Nicholas Barnard said...

@Shepard Wow way to complain for something that you don't pay for.

I for one prefer the realtime data, but if thats not available the schedule data is better than nothing. Its pretty clearly marked what is what when you're using OneBusAway so its not as if its a bait and switch

Unknown said...

In response to Phillip's question--

Many years ago, when MyBus had some funding support, I used to spend substantial time looking at user's reports of prediction errors. We maintained a rolling log of a month's worth of live bus data, and one of our engineers developed a really helpful graphical application that plotted the bus location data versus the schedule data. From this we could get some idea of what was causing errors--bad hardware, radio beacon issue, errors in schedule data, software glitches, etc, and when applicable we passed the the info on to Metro, or if possible made fixes on our end. But it takes time, and that requires funding. I'm sure that with the current transitions, and the mixing of GPS and AVL data, there are bound to be glitches that will take much time and careful investigation to sort out. I don't think anyone is being paid to do this work (unless there is someone at Metro tasked with it).

I do find it kind of interesting that although money was cobbled together to 'keep OneBusAway running', there was no provision made for supporting the live prediction data stream that OBA depends upon (for Metro buses).

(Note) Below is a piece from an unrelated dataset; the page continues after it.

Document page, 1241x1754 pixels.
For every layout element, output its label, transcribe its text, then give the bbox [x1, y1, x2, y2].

OBA is essentially a front-end app for displaying the data that the Busview/MyBus projects developed and made freely available to other developers. As users are now finding out, the utility of such an app is somewhat limited if there is no support, maintenance, and continued development of the resources that are doing the actual bus tracking and departure prediction calculations.

MyBus, and the data stream that feeds OBA, has been kept running for many years (on now ancient computers) through unpaid, volunteer efforts.

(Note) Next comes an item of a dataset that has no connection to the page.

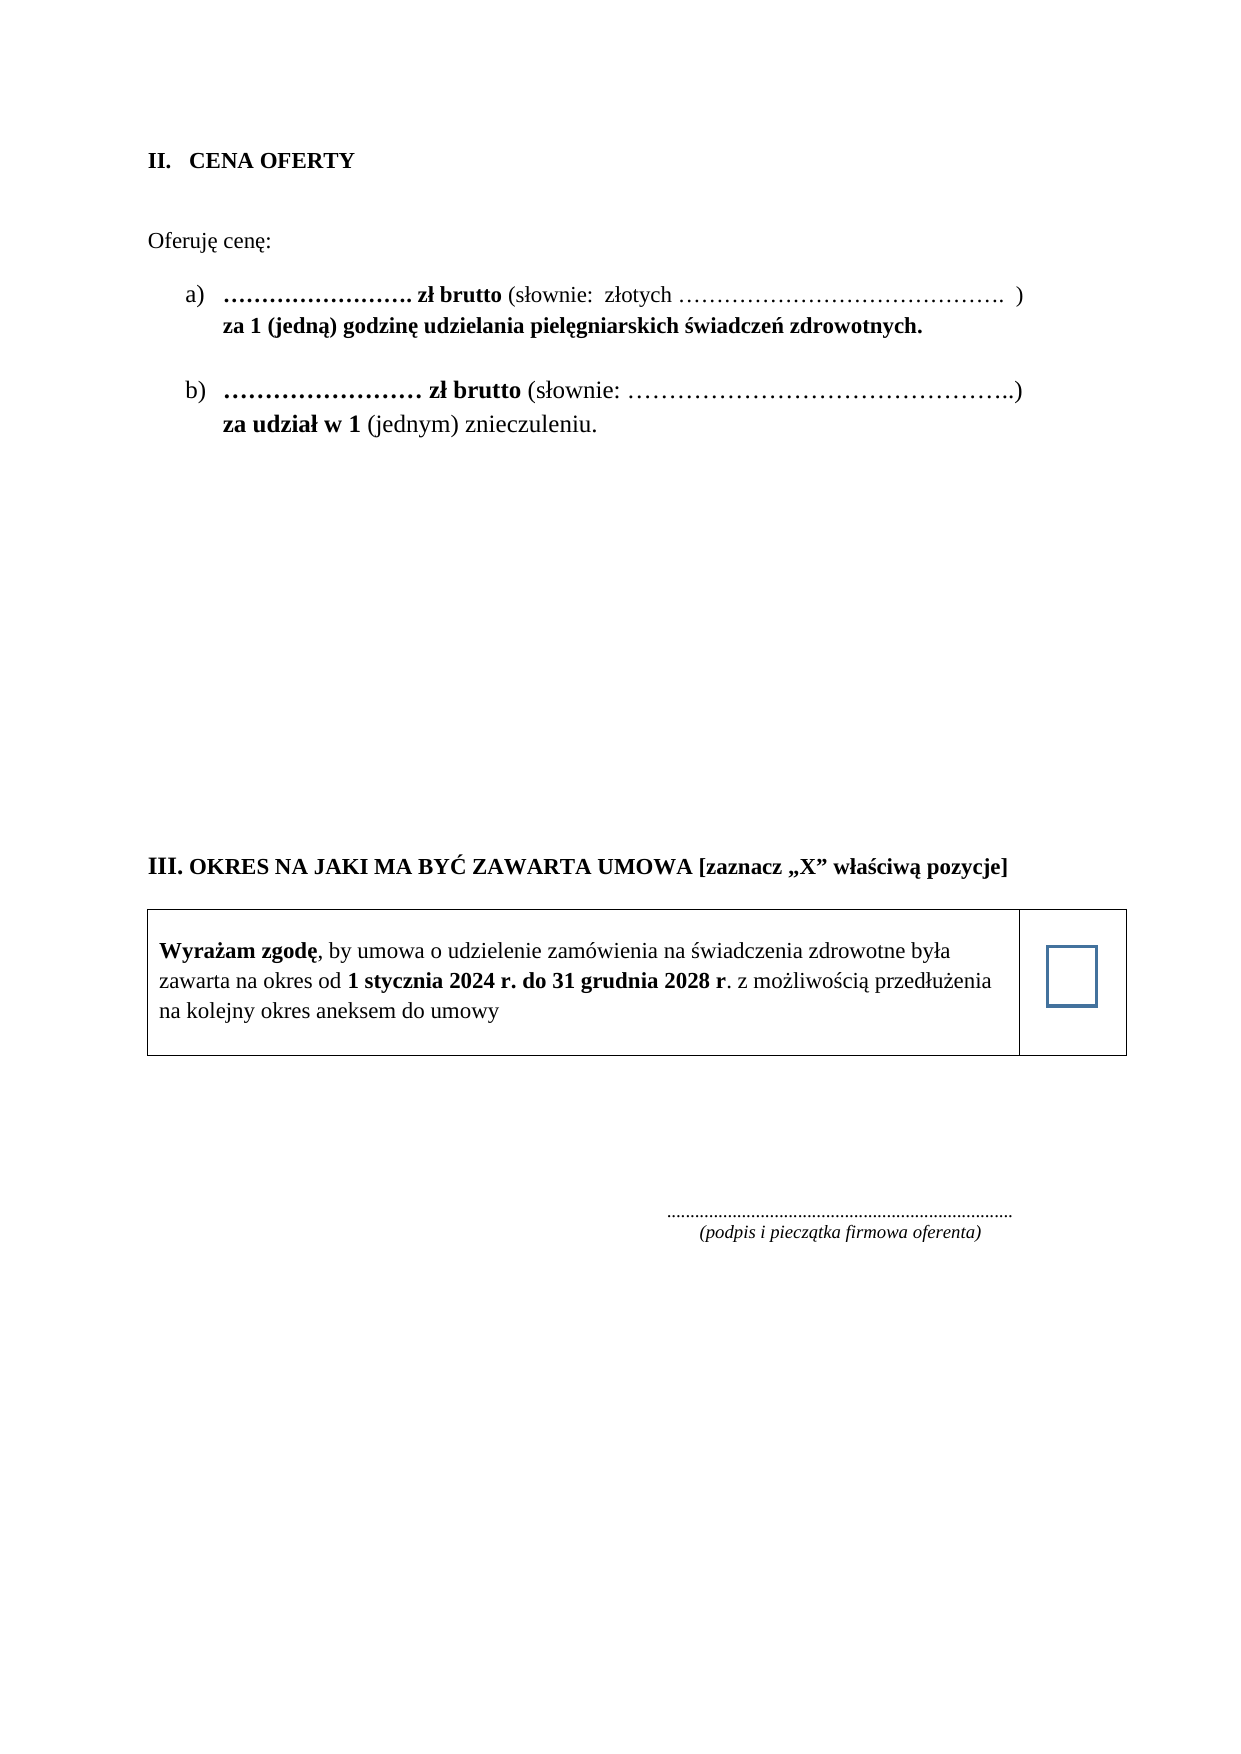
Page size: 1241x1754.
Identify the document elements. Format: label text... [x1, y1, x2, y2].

When Metro completes the switch in bus tracking systems later this year, they will presumably use other, commercial prediction software, rather than the algorithms that were developed for MyBus. It will remain to be seen if future predictions will be more or less reliable.

Joel said...

When I wrote the previous comment, I hadn't realized that OBA seems to be already using the commercial vendor's (INIT's) predictions for the buses that have been switched to GPS. I did some comparison with MyBus, and I saw some distinct flakiness in the OBA predictions. In one case, MyBus was steadily predicting a 16 minute delay, while OBA showed the bus as having already departed on time. Then, later, OBA changed to showing the bus as delayed, rather than departed. One time the OBA display went to black and showed the scheduled time (indicating no live data), and once this bus dropped out of the OBA display entirely. In the end, OBA finally showed the bus departing, much delayed, in agreement with MyBus.

In both cases, the bus location data was coming from the same source, presumably GPS in this case. What was different was the handling of the predictions.

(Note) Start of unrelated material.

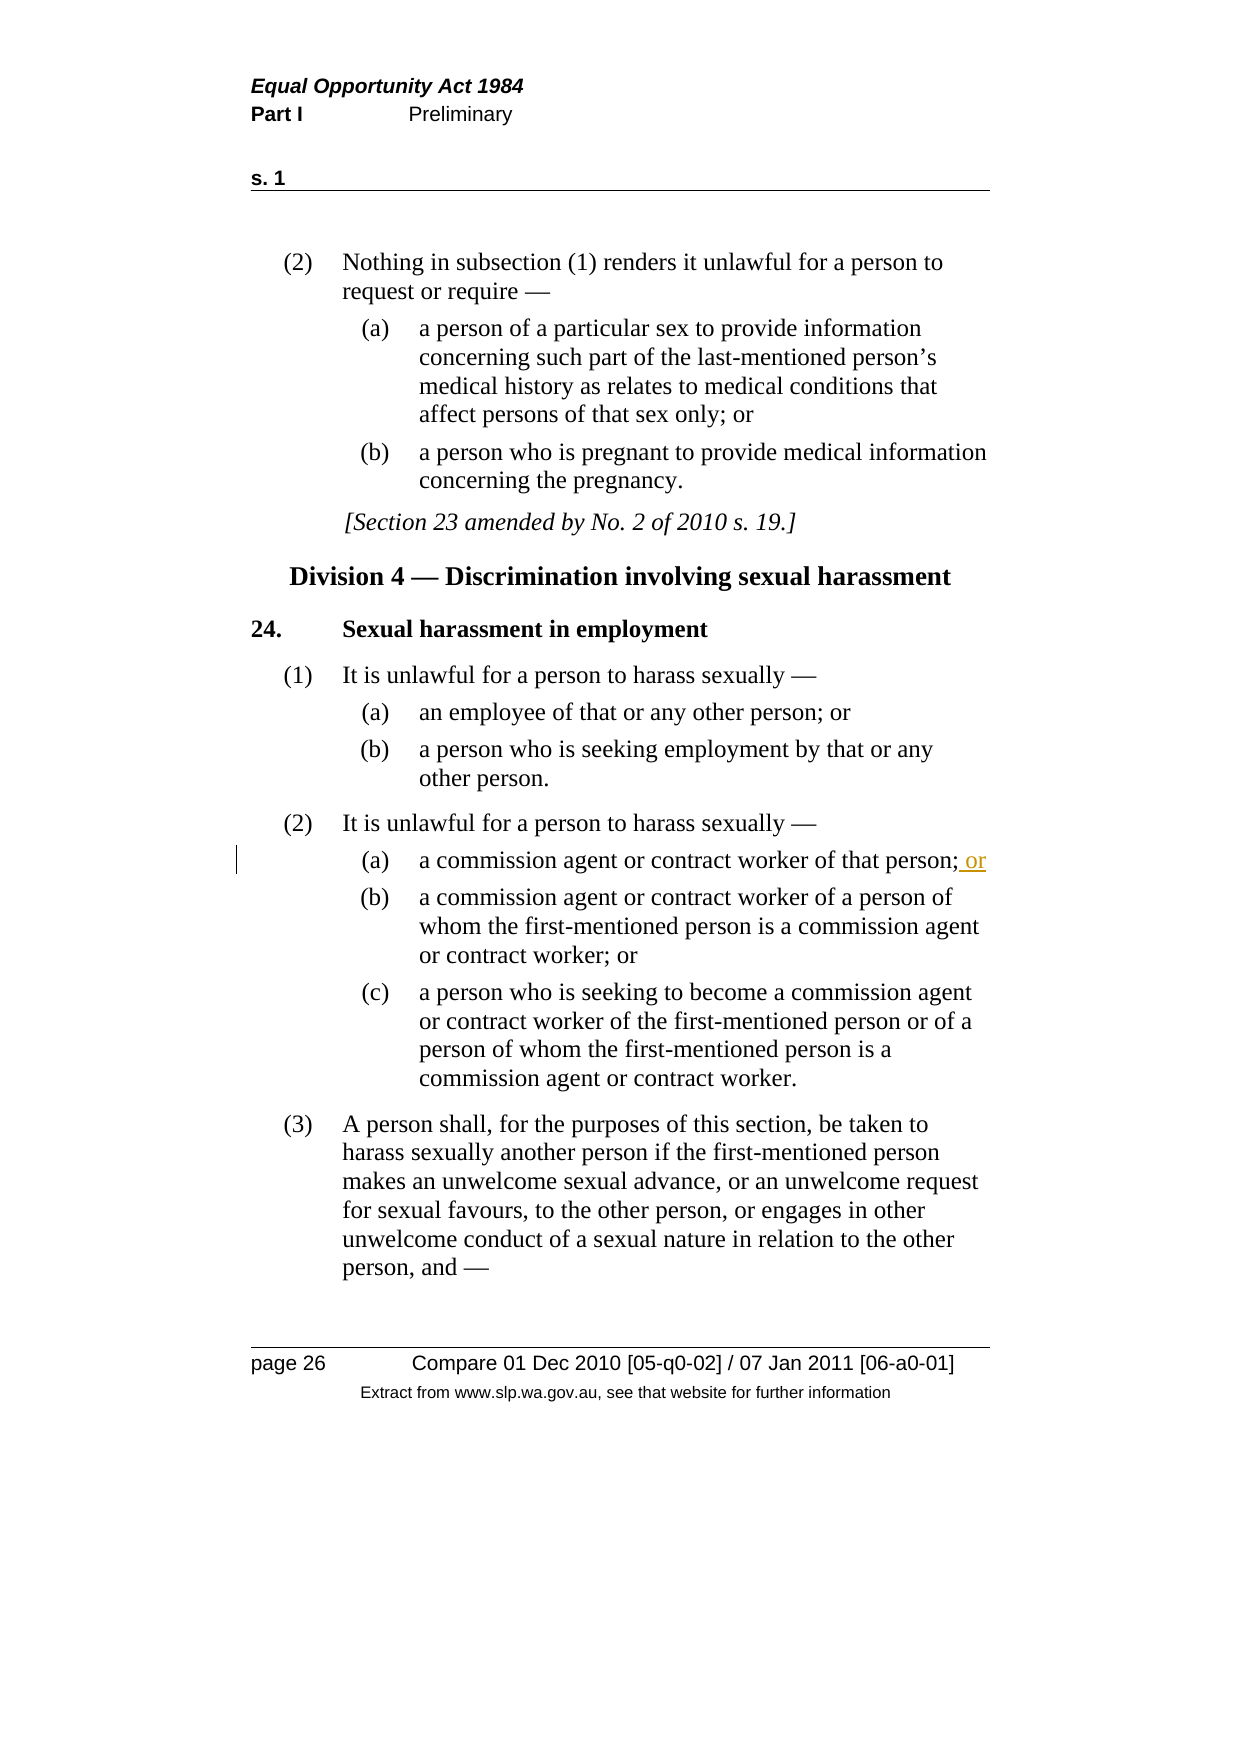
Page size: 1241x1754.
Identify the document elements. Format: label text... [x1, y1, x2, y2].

Admittedly, this is a single observation. It would be interesting to see a more extensive, statistical comparison of the comparative accuracies of the two prediction algorithms.

Unknown said...

This evenings commute showed, "Scheduled Arrival."

I understand that there is going to be some inaccuracies; however, I could get a bus schedule to get this information.

Joel said...

Well, just to suggest alternatives, MyBus (and the Metro counterpart, Tracker) were both continuing to display real-time bus information during the hours when OBA was apparently down this evening.

Justin Sweet said...

OneBusAway is quickly becoming unusable due to the many ongoing errors I keep getting. I know this is a free service, but it used to work so well and it's a real shame to see it fall apart like this.

John said...

Katiek. . Metro buses using the avl don't work so well in or after reroutes because the software makes predictions bases on the distance traveled since trip begin. since reroutes change the distance traveled, before the reroute OBA should work as expected but afterwards it may have difficult.

Im pretty sure all south base buses have gps. many buses at east and bellevue base have gps, no trolleys have it, and others its hit and miss. Should all have gps by years end.